After telophase I division is followed by a short interphase in which DNA is not synthesized, and the cells proceed to the next division, which is similar to normal mitosis. ProphaseII short. The nucleoli and nuclear membrane are destroyed, and the chromosomes are shortened and thickened. Centrioles, if present, move to opposite poles of the cell, spindle fibers appear. IN metaphase II Chromosomes line up in the equatorial plane. IN anaphase II as a result of the movement of the fission spindle threads, the division of chromosomes into chromatids occurs, since their bonds in the centromere region are destroyed. Each chromatid becomes an independent chromosome. With the help of spindle threads, chromosomes are stretched to the poles of the cell. Telophase II characterized by the disappearance of the fission spindle filaments, the isolation of nuclei and cytokinesis, culminating in the formation of four haploid cells from two haploid cells. In general, after meiosis (I and II), 4 cells with a haploid set of chromosomes are formed from one diploid cell.

Reduction division is, in fact, a mechanism that prevents a continuous increase in the number of chromosomes during the fusion of gametes; without it, during sexual reproduction, the number of chromosomes would double in each new generation. In other words, meiosis maintains a certain and constant number of chromosomes in all generations of any kind of plants, animals and fungi.
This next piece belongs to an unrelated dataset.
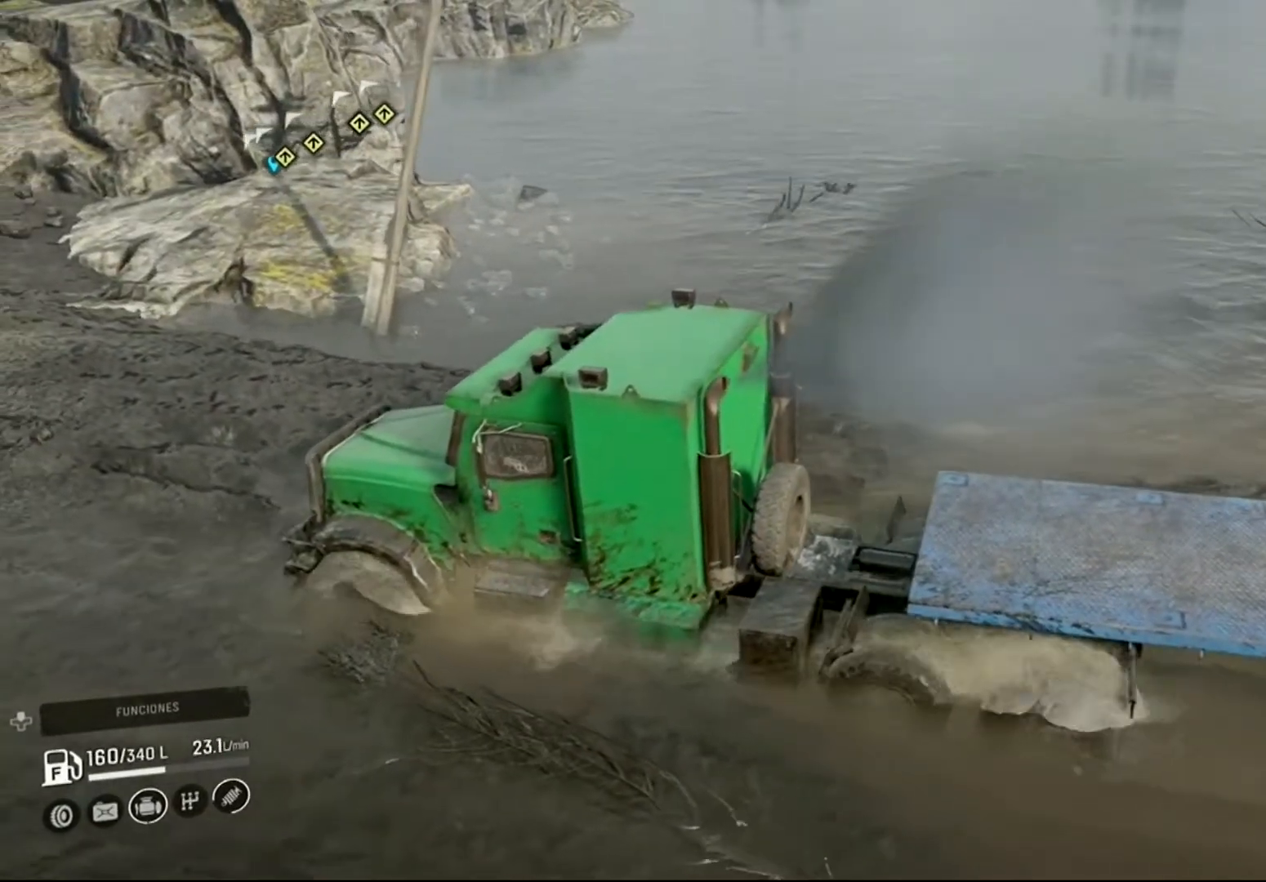
{"buttons": ["R2"], "left_stick": "center", "right_stick": "left", "events": [[133, "right_stick", "left"]]}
Another important meaning of meiosis is to ensure the extreme diversity of the genetic composition of gametes both as a result of crossing over and as a result of a different combination of paternal and maternal chromosomes during their independent divergence in anaphase I of meiosis, which ensures the appearance of diverse and heterogeneous offspring during sexual reproduction of organisms.

Meiosis is a special way of cell division, which results in a reduction (reduction) in the number of chromosomes by half. .With the help of meiosis, spores and germ cells - gametes are formed. As a result of the reduction of the chromosome set, each haploid spore and gamete receives one chromosome from each pair of chromosomes present in a given diploid cell. In the course of the further process of fertilization (fusion of gametes), the organism of the new generation will again receive a diploid set of chromosomes, i.e. The karyotype of organisms of a given species remains constant in a number of generations. Thus, the most important significance of meiosis is to ensure the constancy of the karyotype in a number of generations of organisms of a given species during sexual reproduction.
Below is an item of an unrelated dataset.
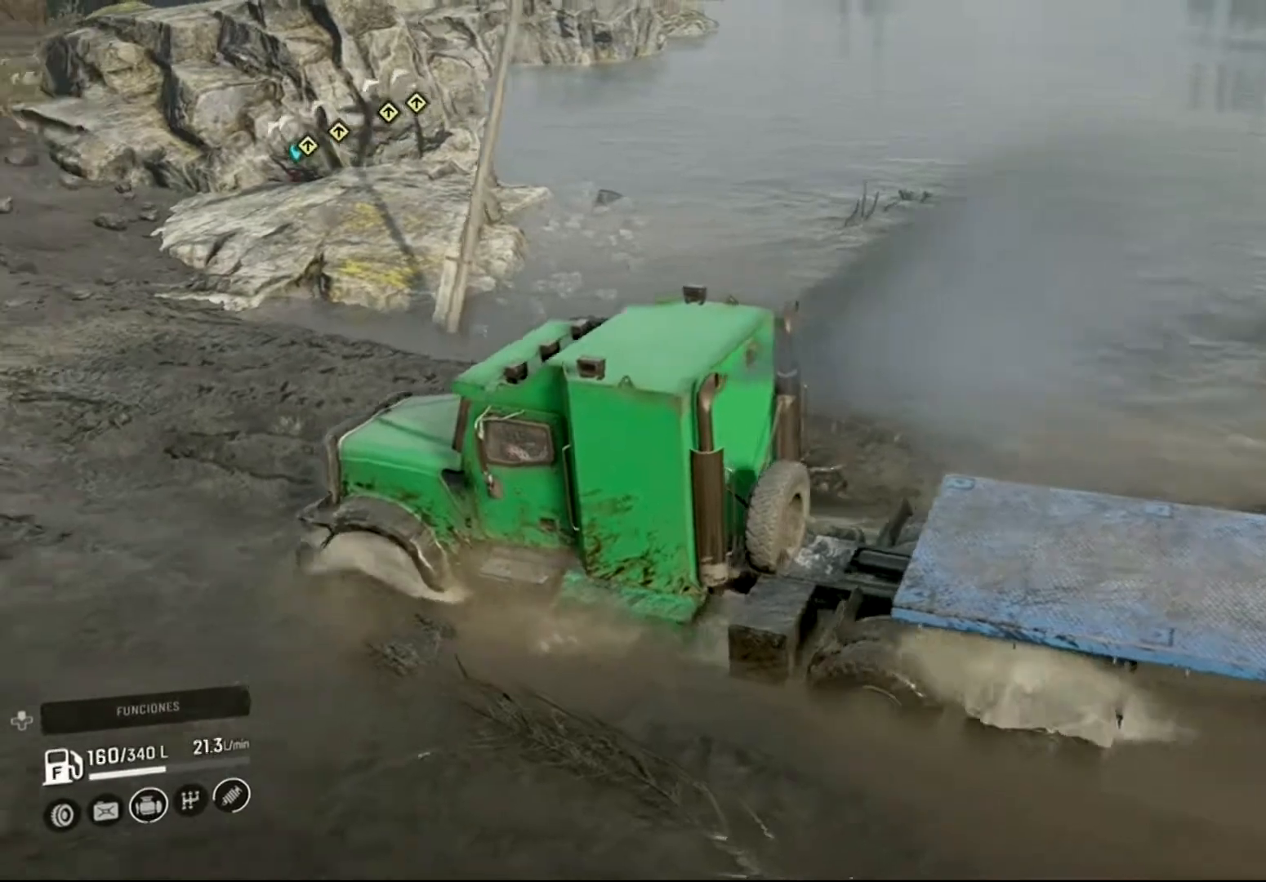
{"buttons": ["R2"], "left_stick": "center", "right_stick": "center", "events": [[133, "right_stick", "center"]]}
In prophase I of meiosis, the nucleoli dissolve, the nuclear envelope disintegrates, and the fission spindle begins to form. Chromatin spiralizes with the formation of two-chromatid chromosomes (in a diploid cell - a set of 2p4c). Homologous chromosomes come together in pairs, this process is called chromosome conjugation. During conjugation, the chromatids of homologous chromosomes cross in some places. Between some chromatids of homologous chromosomes, an exchange of the corresponding sections can occur - crossing over.

In metaphase I, pairs of homologous chromosomes are located in the equatorial plane of the cell. At this point, the spiralization of chromosomes reaches a maximum.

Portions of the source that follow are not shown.